Grain Meats, Tofu, and Vegan Cheeses

Grain Meats:

When I first went vegetarian, I ate a LOT of grain meats. I didn't really understand what a vegetarian was until my early 20s, so meat was what I knew how to prepare, so grain meats were a big help. I ate them less and less over time, and when I went vegan, I just couldn't stomach them anymore. Partially because most contained gluten, but mostly because food companies have gotten a bit TOO good at making them taste like animal flesh. Ugh. At this point, it reminds me far to much of eating animals, and I just can't eat it. If you're just starting out on your vegan journey, you may find grain meats helpful, as I did. Make sure you read labels carefully, as many of the grain meats on the market contain milk and eggs. Some companies make both vegan and non-vegan products, so don't assume a line of foods is vegan just because one product is. I liked Gardein and Field Roast products back in the day, but there's a ton of new companies on the market now as the demand for a plant-based diet has skyrocketed in recent years.

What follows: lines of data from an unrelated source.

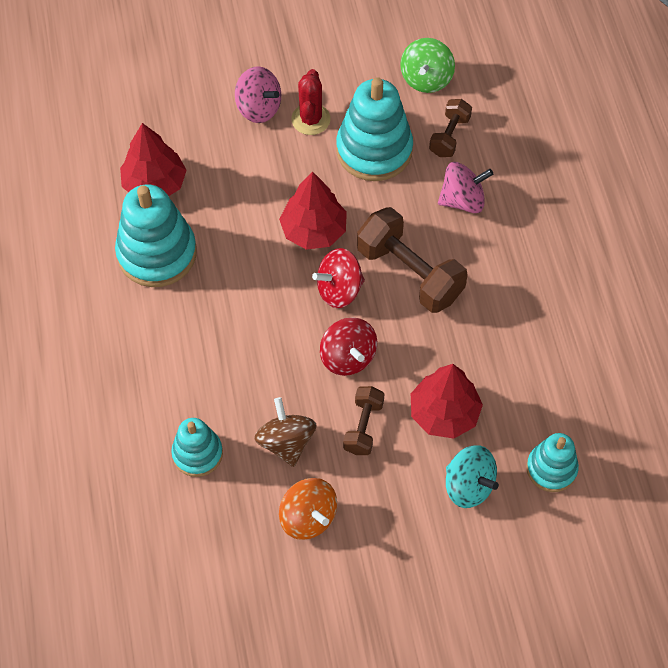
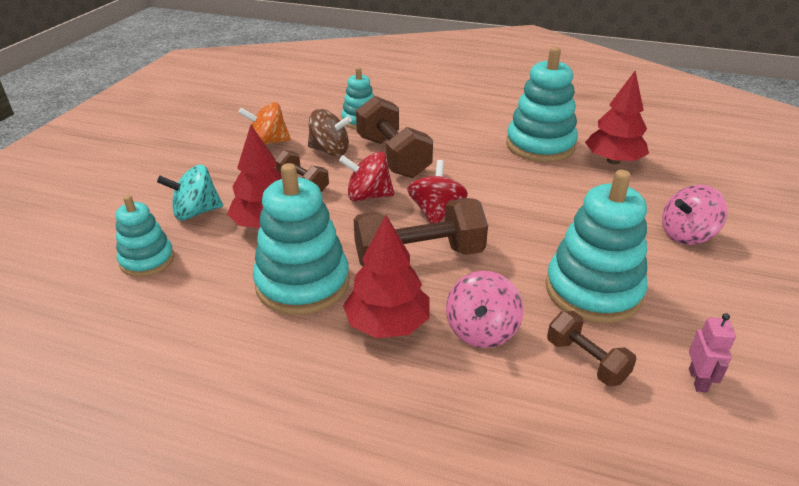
camera: 120 degrees right, 25 degrees down
(262, 375) = (393, 157): none -> brown dumbbell
(311, 119) = (658, 262): red cactus -> none
(314, 230) = (511, 220): red tree -> red tree (387, 324)
(426, 79) = (698, 380): green spinning top -> pink robot
(495, 335) = (302, 283): none -> turquoise stacking toy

Tofu is a texture and flavor I really enjoy now that I am vegan. I really wanted to like it for many years, but didn't really enjoy it until my partner, John, fried it in coconut oil before adding it to recipes. Wow, did that change my mind! I love it now. In my kitchen it mainly shows up as a texture in curries, veggie scrambles, and Tom Kha soup. Use a silken tofu for making most sauces, and stick to a sprouted tofu for most other dishes as the texture is much better than non-sprouted. When I'm using it to add a "meaty" texture, I either slice it 1/4" thick or into 1/2" cubes, place it on a parchment lined cookie sheet and bake it at 400˚ F for 30 minutes, turning once halfway through. This creates a lovely "crust" on the outside of the tofu that really helps the texture.

PLEASE NOTE: Tofu is made from soybeans, which have become the top "frankenfood" of our world. Make sure the label on ALL your soy produced is certified organic, which means it will also be non-GMO (genetically modified).

Vegan Cheeses:

Dairy was the last animal product to leave my diet. I was a cheese-o-holic to say the least. The processed vegan cheeses on the market now (namely Daiya brand) are much tastier than the assortment of flavored cardboards that scattered shelved a few years back. I use it sparingly these days, as I find my digestion reacts unpleasantly to processed foods. Daiya makes a decent (but again, processed) cream cheese, but I prefer making cashew cream cheese instead. Try leaving out the lemon and experimenting with other sweet flavors.